Thanks from a python programmer
bachmeier
no at spam.net
Fri Mar 5 12:21:19 UTC 2021
On Friday, 5 March 2021 at 06:11:33 UTC, mipri wrote:
> This sets a C #define and then includes everything from stdio.h
> as a struct with #defines as variables, C functions as Zig
> functions, C #define *macros* also as Zig functions, etc. This
> time the magic is not from C codegen and deferring the work to
> a C compiler, but from Zig's compiler properly digesting C's
> header files.
*shrug* I work with C libraries all the time, and while dstep and
dpp might not handle everything, the parts they don't are minor.
> What D has is very fine, but it's general seating. Any language
> with an FFI at all should be about as capable as D's FFI.
As far as calling C functions? Of course, but those languages are
also as capable as Zig if all you want to do is call functions.
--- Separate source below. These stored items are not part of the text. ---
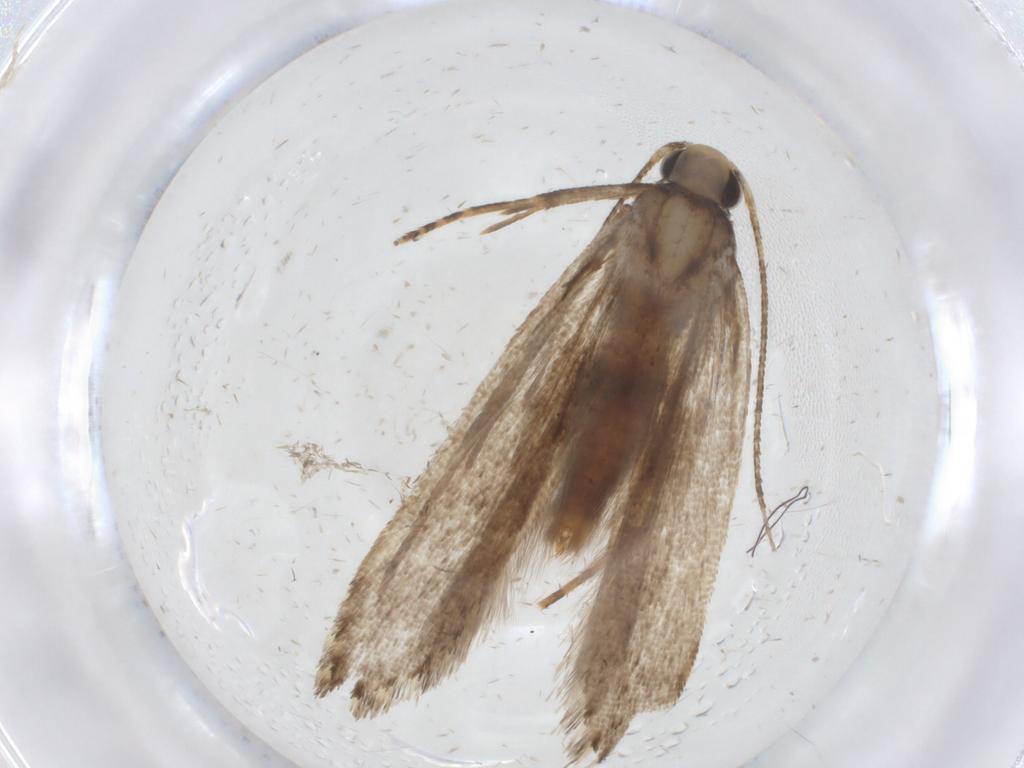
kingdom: Animalia
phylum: Arthropoda
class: Insecta
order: Lepidoptera
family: Gelechiidae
If you're talking about C interoperability more generally, you
have a strange definition of capable. You can create a D shared
library that can be called as if it's a shared C library. You can
go further and restrict yourself to betterC mode and then you're
basically writing modernized C code that without further
modification can be dumped in the middle of an existing C
project. I don't think, say, Ruby can do that even though it has
an FFI. Then there's the big issue of passing data back and
forth. That's a language design issue and D makes it easy.